Judge Blasts Solicitor In Staffordshire Care Homes Case

The solicitor who mounted repeated legal action against Staffordshire County Council’s Changing Lives programme should have known it would fail, a High Court judge has ruled.

Yvonne Hossack, acting on behalf of Residents Action Group for the Elderly (RAGE), asked on three occasions for the council’s policy to be put under the scrutiny of a judicial review.

The policy considers how residential care for the elderly can best be provided and includes the option of closing council-run homes. Ms Hossack said the council’s handling of the matter and the uncertainty it fostered needed to be looked at.

Each time the court refused the request.

Justice Wyn Williams told the High Court: “In short, these proceedings were completely unnecessary.
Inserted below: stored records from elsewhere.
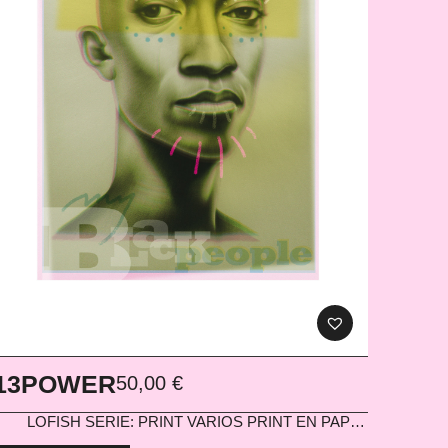
13POWER
50,00
€
LOFISH
SERIE: PRINT VARIOS PRINT EN PAPEL
300G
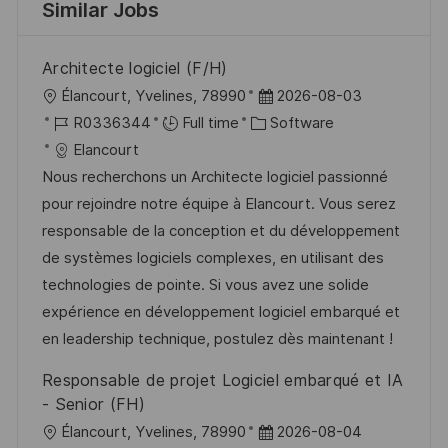
Similar Jobs
Architecte logiciel (F/H)
L
P
Élancourt, Yvelines, 78990
2026-08-03
o
J
C
o
R0336344
Full time
Software
c
o
a
s
Elancourt
a
b
t
t
Nous recherchons un Architecte logiciel passionné
t
I
e
e
pour rejoindre notre équipe à Elancourt. Vous serez
i
d
g
d
responsable de la conception et du développement
o
o
D
de systèmes logiciels complexes, en utilisant des
n
r
a
technologies de pointe. Si vous avez une solide
y
t
expérience en développement logiciel embarqué et
e
en leadership technique, postulez dès maintenant !
Responsable de projet Logiciel embarqué et IA
- Senior (FH)
L
P
Élancourt, Yvelines, 78990
2026-08-04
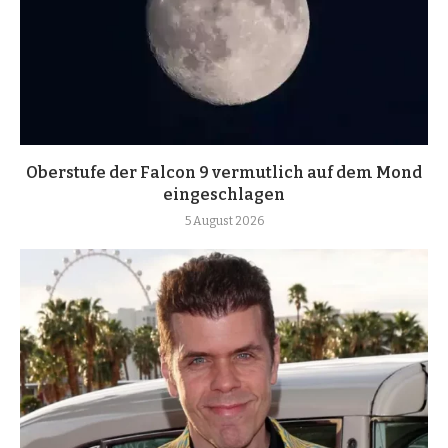
Oberstufe der Falcon 9 vermutlich auf dem Mond
eingeschlagen
5 August 2026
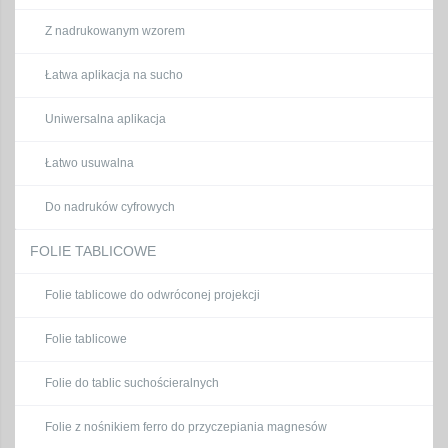
Z nadrukowanym wzorem
Łatwa aplikacja na sucho
Uniwersalna aplikacja
Łatwo usuwalna
Do nadruków cyfrowych
FOLIE TABLICOWE
Folie tablicowe do odwróconej projekcji
Folie tablicowe
Folie do tablic suchościeralnych
Folie z nośnikiem ferro do przyczepiania magnesów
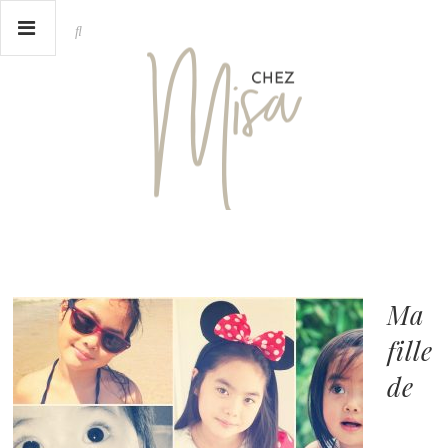
Ma
fille
de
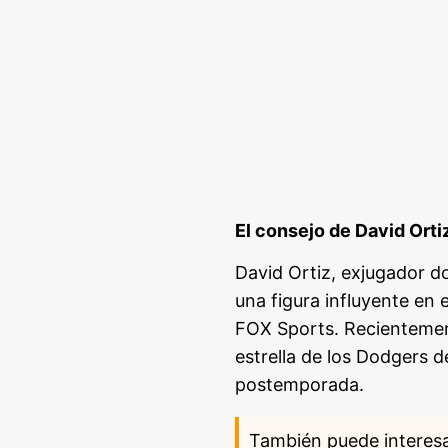
El consejo de David Orti
David Ortiz, exjugador 
una figura influyente en
FOX Sports. Recientement
estrella de los Dodgers d
postemporada.
También puede interes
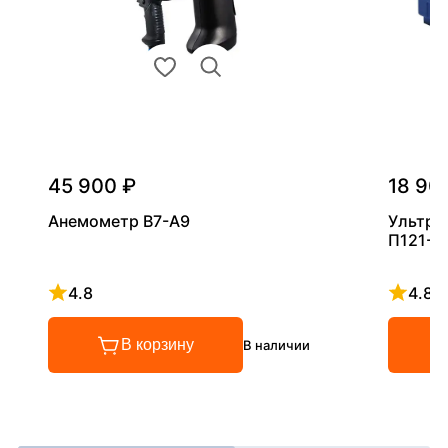
45 900 ₽
18 90
Анемометр В7-А9
Ультра
П121-5
4.8
4.8
Рейтинг 4.8 из 5
Рейтинг
В корзину
В наличии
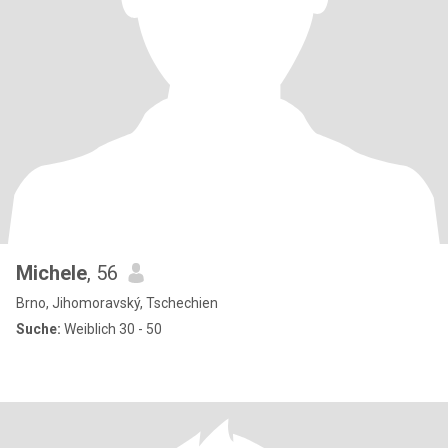
Michele
, 56
Brno, Jihomoravský, Tschechien
Suche:
Weiblich 30 - 50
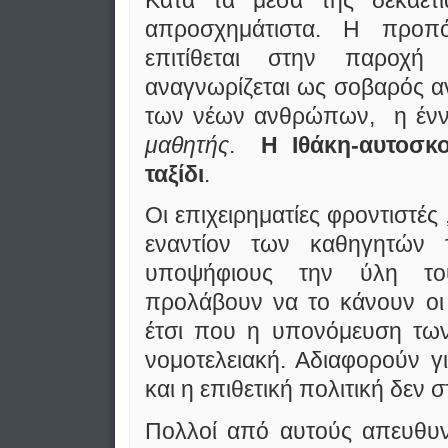
απροσχημάτιστα. Η προπό
επιτίθεται στην παροχή
αναγνωρίζεται ως σοβαρός α
των νέων ανθρώπων, η έν
μαθητής
.
Η Ιθάκη-αυτοσ
ταξίδι
.
Οι επιχειρηματίες φροντιστές
εναντίον των καθηγητών
υποψήφιους την ύλη το
προλάβουν να το κάνουν οι 
έτσι που η υπονόμευση των
νομοτελειακή. Αδιαφορούν γι
και η επιθετική πολιτική δεν 
Πολλοί από αυτούς απευθυν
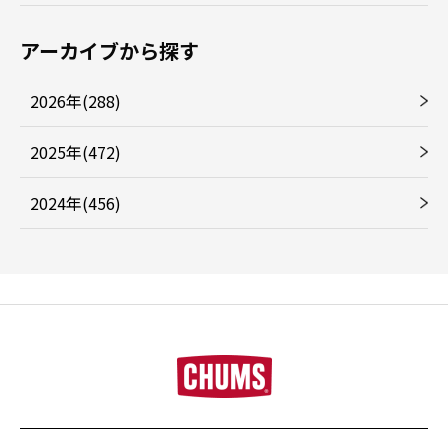
アーカイブから探す
2026年(288)
2025年(472)
2024年(456)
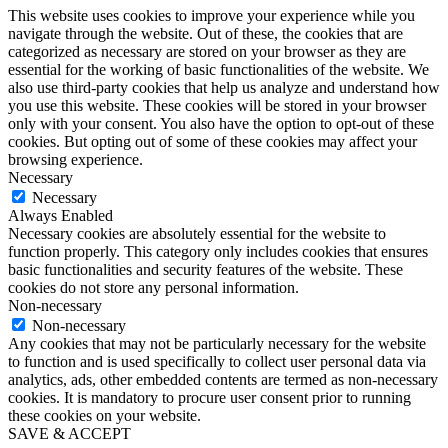
This website uses cookies to improve your experience while you
navigate through the website. Out of these, the cookies that are
categorized as necessary are stored on your browser as they are
essential for the working of basic functionalities of the website. We
also use third-party cookies that help us analyze and understand how
you use this website. These cookies will be stored in your browser
only with your consent. You also have the option to opt-out of these
cookies. But opting out of some of these cookies may affect your
browsing experience.
Necessary
Necessary
Always Enabled
Necessary cookies are absolutely essential for the website to
function properly. This category only includes cookies that ensures
basic functionalities and security features of the website. These
cookies do not store any personal information.
Non-necessary
Non-necessary
Any cookies that may not be particularly necessary for the website
to function and is used specifically to collect user personal data via
analytics, ads, other embedded contents are termed as non-necessary
cookies. It is mandatory to procure user consent prior to running
these cookies on your website.
SAVE & ACCEPT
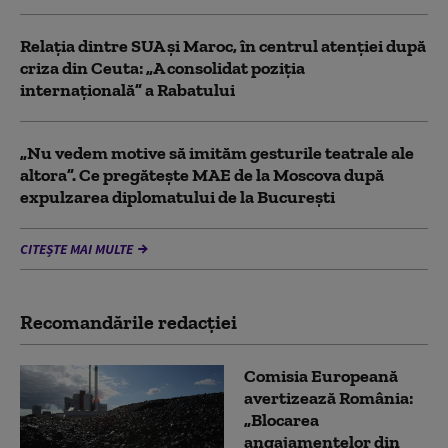
Relația dintre SUA și Maroc, în centrul atenției după
criza din Ceuta: „A consolidat poziția
internațională” a Rabatului
„Nu vedem motive să imităm gesturile teatrale ale
altora”. Ce pregătește MAE de la Moscova după
expulzarea diplomatului de la București
CITEȘTE MAI MULTE
Recomandările redacţiei
Comisia Europeană
avertizează România:
„Blocarea
angajamentelor din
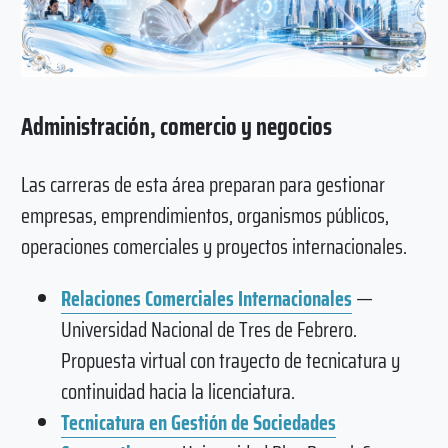
Administración, comercio y negocios
Las carreras de esta área preparan para gestionar
empresas, emprendimientos, organismos públicos,
operaciones comerciales y proyectos internacionales.
Relaciones Comerciales Internacionales
—
Universidad Nacional de Tres de Febrero.
Propuesta virtual con trayecto de tecnicatura y
continuidad hacia la licenciatura.
Tecnicatura en Gestión de Sociedades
They were doomed to failure and a reasonably competent solicitor should have known as much.”

The council filed the wasted cost order in August on the grounds that Ms Hossack had strayed beyond the role of legal representative and had “instigated, managed and maintained the action as part of a campaign”. Yesterday’s hearing concluded the matter.

Although Ms Hossack did not achieve the judicial review of council procedure, she claimed mini-victories as the council was forced to state its position in open court, guaranteeing that no decision had been made and consultation could affect decisions.

But the authority said it was having to fight in the courts when it wanted to focus on explaining Changing Lives to residents.

Councillor Susan Woodward, cabinet member for healthier communities and older people, said: “The outcome of this judgement completely supports what we have said all along.”

The council asked for its costs to be recouped from Ms Hossacks, based in Kettering, Northamptonshire, and a previous winner of Legal Aid Lawyer of the Year.

But the court ruled that while Ms Hossack was wrong to mount the legal challenge, any such order would render her bankrupt, so would not be made.